◆ **WHAT IS NEEDED**
Among the entries below, one stretch runs from the line that contains "left wrist: (1204, 1366)" through the line that contains "right elbow: (1525, 711)". Repeat that stretch exactly, ends included, and only that.

-------- GIVEN RECORDS

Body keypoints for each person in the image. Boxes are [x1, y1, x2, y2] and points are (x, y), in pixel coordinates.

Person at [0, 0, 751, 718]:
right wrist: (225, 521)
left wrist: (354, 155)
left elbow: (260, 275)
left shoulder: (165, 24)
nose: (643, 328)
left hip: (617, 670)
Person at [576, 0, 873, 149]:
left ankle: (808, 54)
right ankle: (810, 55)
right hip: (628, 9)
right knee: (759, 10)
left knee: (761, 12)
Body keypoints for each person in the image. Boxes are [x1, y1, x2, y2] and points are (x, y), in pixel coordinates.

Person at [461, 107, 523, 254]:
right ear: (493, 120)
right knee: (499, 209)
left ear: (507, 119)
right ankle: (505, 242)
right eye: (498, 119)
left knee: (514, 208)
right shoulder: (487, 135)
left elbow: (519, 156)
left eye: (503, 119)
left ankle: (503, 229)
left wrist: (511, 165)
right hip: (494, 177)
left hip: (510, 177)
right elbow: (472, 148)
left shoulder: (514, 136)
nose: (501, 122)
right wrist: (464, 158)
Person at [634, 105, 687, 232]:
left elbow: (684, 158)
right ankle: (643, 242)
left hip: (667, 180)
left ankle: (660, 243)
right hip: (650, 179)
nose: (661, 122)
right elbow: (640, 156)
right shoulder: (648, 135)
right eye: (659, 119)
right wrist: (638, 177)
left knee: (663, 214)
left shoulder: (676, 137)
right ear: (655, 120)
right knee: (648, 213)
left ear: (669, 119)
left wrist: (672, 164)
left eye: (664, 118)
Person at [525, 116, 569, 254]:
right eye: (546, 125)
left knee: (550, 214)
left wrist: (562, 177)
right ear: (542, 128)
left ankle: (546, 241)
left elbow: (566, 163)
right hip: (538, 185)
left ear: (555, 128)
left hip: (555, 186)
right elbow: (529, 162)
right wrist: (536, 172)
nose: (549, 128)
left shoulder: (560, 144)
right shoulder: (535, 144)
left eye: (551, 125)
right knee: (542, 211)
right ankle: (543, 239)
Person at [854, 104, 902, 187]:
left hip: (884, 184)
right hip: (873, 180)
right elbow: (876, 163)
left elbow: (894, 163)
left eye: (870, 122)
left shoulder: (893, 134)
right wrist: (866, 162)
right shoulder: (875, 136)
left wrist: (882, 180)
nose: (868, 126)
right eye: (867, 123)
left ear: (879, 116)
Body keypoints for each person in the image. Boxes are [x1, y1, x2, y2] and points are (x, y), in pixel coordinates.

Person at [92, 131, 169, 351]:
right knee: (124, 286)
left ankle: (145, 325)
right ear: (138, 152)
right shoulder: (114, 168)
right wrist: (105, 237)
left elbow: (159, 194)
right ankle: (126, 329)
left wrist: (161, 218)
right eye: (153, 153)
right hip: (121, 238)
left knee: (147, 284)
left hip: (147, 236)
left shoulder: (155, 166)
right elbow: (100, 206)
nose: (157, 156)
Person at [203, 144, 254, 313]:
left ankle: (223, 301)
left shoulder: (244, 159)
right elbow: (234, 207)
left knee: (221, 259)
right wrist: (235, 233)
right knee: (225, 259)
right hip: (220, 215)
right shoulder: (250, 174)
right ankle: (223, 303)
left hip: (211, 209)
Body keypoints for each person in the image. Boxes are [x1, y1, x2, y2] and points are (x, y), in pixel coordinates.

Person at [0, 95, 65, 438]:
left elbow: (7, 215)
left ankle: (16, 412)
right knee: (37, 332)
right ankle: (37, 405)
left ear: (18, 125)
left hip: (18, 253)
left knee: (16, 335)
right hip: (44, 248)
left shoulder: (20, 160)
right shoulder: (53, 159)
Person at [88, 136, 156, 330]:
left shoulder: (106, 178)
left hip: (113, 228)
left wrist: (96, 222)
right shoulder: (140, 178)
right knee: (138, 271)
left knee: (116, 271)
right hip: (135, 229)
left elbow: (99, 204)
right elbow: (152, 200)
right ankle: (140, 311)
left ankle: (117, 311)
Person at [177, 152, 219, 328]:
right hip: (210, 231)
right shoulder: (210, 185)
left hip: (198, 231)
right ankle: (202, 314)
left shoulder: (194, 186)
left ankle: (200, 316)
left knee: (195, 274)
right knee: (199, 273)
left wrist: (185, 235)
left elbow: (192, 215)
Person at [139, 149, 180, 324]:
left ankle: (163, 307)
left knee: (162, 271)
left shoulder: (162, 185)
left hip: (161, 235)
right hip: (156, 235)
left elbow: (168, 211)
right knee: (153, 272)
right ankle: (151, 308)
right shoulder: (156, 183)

----------------
-------- GIVEN RECORDS

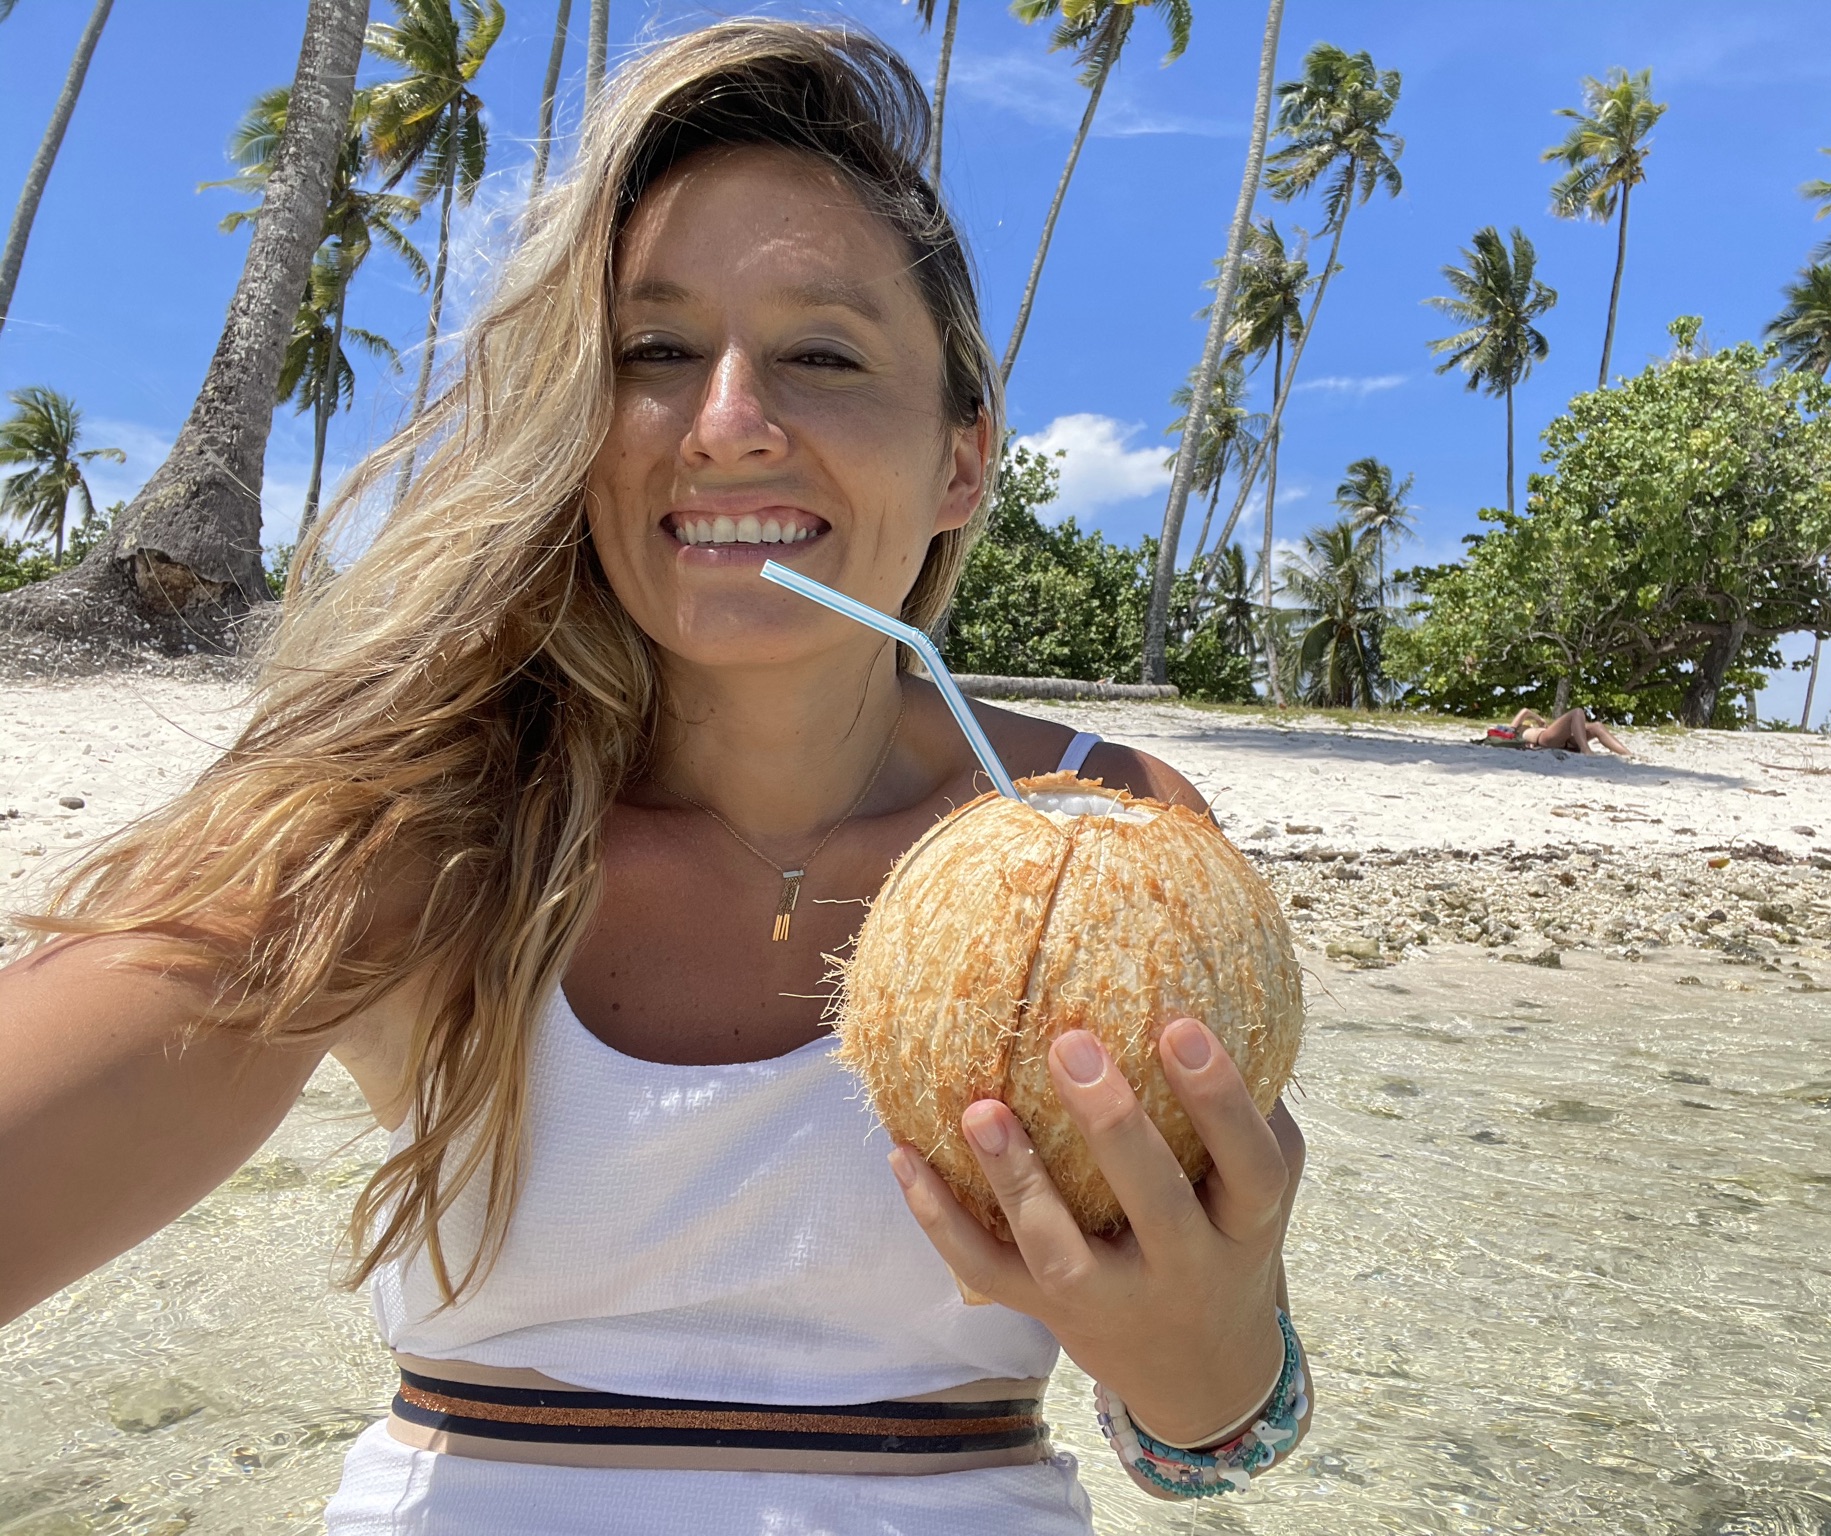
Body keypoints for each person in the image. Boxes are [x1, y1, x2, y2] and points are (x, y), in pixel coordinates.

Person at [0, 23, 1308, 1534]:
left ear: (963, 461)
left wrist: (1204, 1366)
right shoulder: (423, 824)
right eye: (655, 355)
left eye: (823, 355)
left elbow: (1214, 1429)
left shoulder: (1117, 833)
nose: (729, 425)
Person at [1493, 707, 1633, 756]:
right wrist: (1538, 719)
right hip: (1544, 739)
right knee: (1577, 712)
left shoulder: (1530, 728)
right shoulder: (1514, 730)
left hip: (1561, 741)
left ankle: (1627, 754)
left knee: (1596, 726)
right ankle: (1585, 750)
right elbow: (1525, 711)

----------------

◆ **EXPECTED ANSWER**
left wrist: (1204, 1366)
right shoulder: (423, 824)
right eye: (655, 355)
left eye: (823, 355)
left elbow: (1214, 1429)
left shoulder: (1117, 833)
nose: (729, 425)
Person at [1493, 707, 1633, 756]:
right wrist: (1538, 719)
right hip: (1544, 739)
right knee: (1577, 712)
left shoulder: (1530, 728)
right shoulder: (1514, 730)
left hip: (1561, 741)
left ankle: (1627, 754)
left knee: (1596, 726)
right ankle: (1585, 750)
right elbow: (1525, 711)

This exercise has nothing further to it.